What the task asks :: Repeat the text of each entry below word for word, keeping every line as it is.

** Stored data follows **

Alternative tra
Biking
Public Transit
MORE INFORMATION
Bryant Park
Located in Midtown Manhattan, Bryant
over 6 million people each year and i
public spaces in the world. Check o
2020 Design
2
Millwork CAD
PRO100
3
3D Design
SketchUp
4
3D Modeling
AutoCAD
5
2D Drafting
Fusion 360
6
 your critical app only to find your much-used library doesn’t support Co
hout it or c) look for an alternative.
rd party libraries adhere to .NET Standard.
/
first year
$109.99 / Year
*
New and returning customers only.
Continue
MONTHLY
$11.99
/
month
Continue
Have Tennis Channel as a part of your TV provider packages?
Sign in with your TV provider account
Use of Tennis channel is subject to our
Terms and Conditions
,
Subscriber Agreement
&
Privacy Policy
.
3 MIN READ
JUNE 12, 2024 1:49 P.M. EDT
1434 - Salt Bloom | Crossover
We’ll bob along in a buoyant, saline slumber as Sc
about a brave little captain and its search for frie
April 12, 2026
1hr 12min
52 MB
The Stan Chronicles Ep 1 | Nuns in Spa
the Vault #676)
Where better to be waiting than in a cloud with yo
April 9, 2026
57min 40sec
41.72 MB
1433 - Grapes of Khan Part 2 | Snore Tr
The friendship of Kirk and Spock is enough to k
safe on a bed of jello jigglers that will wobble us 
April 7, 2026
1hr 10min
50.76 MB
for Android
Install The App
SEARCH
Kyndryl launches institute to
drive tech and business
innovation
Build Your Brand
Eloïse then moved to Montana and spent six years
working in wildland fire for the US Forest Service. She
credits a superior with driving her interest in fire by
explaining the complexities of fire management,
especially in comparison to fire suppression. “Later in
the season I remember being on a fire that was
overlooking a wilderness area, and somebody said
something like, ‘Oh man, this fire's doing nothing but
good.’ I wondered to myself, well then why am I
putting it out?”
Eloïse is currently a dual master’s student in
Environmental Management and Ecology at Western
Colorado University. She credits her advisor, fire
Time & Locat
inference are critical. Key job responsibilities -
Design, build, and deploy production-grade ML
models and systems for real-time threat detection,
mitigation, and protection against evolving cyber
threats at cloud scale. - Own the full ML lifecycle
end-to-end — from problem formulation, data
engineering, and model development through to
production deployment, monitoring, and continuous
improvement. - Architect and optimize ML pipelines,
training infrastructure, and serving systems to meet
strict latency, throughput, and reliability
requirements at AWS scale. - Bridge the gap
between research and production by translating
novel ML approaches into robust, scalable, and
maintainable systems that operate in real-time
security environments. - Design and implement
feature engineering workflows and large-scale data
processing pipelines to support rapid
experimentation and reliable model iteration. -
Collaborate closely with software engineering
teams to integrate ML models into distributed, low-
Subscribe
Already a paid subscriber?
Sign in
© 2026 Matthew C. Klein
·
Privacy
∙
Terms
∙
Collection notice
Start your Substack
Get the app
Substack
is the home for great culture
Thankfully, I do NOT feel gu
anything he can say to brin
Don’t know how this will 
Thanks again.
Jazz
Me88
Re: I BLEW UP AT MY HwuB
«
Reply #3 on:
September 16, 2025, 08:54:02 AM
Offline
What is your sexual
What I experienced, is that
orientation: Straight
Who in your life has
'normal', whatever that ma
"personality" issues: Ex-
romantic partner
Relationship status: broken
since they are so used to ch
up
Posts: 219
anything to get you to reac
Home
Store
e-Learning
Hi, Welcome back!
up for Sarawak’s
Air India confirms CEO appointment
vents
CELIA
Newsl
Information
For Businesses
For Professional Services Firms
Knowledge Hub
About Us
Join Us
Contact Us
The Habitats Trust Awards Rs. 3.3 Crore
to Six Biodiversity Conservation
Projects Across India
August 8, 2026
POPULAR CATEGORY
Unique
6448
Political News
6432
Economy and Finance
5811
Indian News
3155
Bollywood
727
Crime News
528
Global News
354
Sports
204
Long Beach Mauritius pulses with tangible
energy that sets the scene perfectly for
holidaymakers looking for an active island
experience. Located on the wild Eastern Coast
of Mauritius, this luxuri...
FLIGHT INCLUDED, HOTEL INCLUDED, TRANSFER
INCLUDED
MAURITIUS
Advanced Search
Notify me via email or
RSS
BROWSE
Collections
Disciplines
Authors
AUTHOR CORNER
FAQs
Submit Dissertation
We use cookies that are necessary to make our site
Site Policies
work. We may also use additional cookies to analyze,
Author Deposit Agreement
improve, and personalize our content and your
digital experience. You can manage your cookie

** End of Stored data **

Solution to the exercise ::
Alternative tra
Biking
Public Transit
MORE INFORMATION
Bryant Park
Located in Midtown Manhattan, Bryant
over 6 million people each year and i
public spaces in the world. Check o
2020 Design
2
Millwork CAD
PRO100
3
3D Design
SketchUp
4
3D Modeling
AutoCAD
5
2D Drafting
Fusion 360
6
 your critical app only to find your much-used library doesn’t support Co
hout it or c) look for an alternative.
rd party libraries adhere to .NET Standard.
/
first year
$109.99 / Year
*
New and returning customers only.
Continue
MONTHLY
$11.99
/
month
Continue
Have Tennis Channel as a part of your TV provider packages?
Sign in with your TV provider account
Use of Tennis channel is subject to our
Terms and Conditions
,
Subscriber Agreement
&
Privacy Policy
.
3 MIN READ
JUNE 12, 2024 1:49 P.M. EDT
1434 - Salt Bloom | Crossover
We’ll bob along in a buoyant, saline slumber as Sc
about a brave little captain and its search for frie
April 12, 2026
1hr 12min
52 MB
The Stan Chronicles Ep 1 | Nuns in Spa
the Vault #676)
Where better to be waiting than in a cloud with yo
April 9, 2026
57min 40sec
41.72 MB
1433 - Grapes of Khan Part 2 | Snore Tr
The friendship of Kirk and Spock is enough to k
safe on a bed of jello jigglers that will wobble us 
April 7, 2026
1hr 10min
50.76 MB
for Android
Install The App
SEARCH
Kyndryl launches institute to
drive tech and business
innovation
Build Your Brand
Eloïse then moved to Montana and spent six years
working in wildland fire for the US Forest Service. She
credits a superior with driving her interest in fire by
explaining the complexities of fire management,
especially in comparison to fire suppression. “Later in
the season I remember being on a fire that was
overlooking a wilderness area, and somebody said
something like, ‘Oh man, this fire's doing nothing but
good.’ I wondered to myself, well then why am I
putting it out?”
Eloïse is currently a dual master’s student in
Environmental Management and Ecology at Western
Colorado University. She credits her advisor, fire
Time & Locat
inference are critical. Key job responsibilities -
Design, build, and deploy production-grade ML
models and systems for real-time threat detection,
mitigation, and protection against evolving cyber
threats at cloud scale. - Own the full ML lifecycle
end-to-end — from problem formulation, data
engineering, and model development through to
production deployment, monitoring, and continuous
improvement. - Architect and optimize ML pipelines,
training infrastructure, and serving systems to meet
strict latency, throughput, and reliability
requirements at AWS scale. - Bridge the gap
between research and production by translating
novel ML approaches into robust, scalable, and
maintainable systems that operate in real-time
security environments. - Design and implement
feature engineering workflows and large-scale data
processing pipelines to support rapid
experimentation and reliable model iteration. -
Collaborate closely with software engineering
teams to integrate ML models into distributed, low-
Subscribe
Already a paid subscriber?
Sign in
© 2026 Matthew C. Klein
·
Privacy
∙
Terms
∙
Collection notice
Start your Substack
Get the app
Substack
is the home for great culture
Thankfully, I do NOT feel gu
anything he can say to brin
Don’t know how this will 
Thanks again.
Jazz
Me88
Re: I BLEW UP AT MY HwuB
«
Reply #3 on:
September 16, 2025, 08:54:02 AM
Offline
What is your sexual
What I experienced, is that
orientation: Straight
Who in your life has
'normal', whatever that ma
"personality" issues: Ex-
romantic partner
Relationship status: broken
since they are so used to ch
up
Posts: 219
anything to get you to reac
Home
Store
e-Learning
Hi, Welcome back!
up for Sarawak’s
Air India confirms CEO appointment
vents
CELIA
Newsl
Information
For Businesses
For Professional Services Firms
Knowledge Hub
About Us
Join Us
Contact Us
The Habitats Trust Awards Rs. 3.3 Crore
to Six Biodiversity Conservation
Projects Across India
August 8, 2026
POPULAR CATEGORY
Unique
6448
Political News
6432
Economy and Finance
5811
Indian News
3155
Bollywood
727
Crime News
528
Global News
354
Sports
204
Long Beach Mauritius pulses with tangible
energy that sets the scene perfectly for
holidaymakers looking for an active island
experience. Located on the wild Eastern Coast
of Mauritius, this luxuri...
FLIGHT INCLUDED, HOTEL INCLUDED, TRANSFER
INCLUDED
MAURITIUS
Advanced Search
Notify me via email or
RSS
BROWSE
Collections
Disciplines
Authors
AUTHOR CORNER
FAQs
Submit Dissertation
We use cookies that are necessary to make our site
Site Policies
work. We may also use additional cookies to analyze,
Author Deposit Agreement
improve, and personalize our content and your
digital experience. You can manage your cookie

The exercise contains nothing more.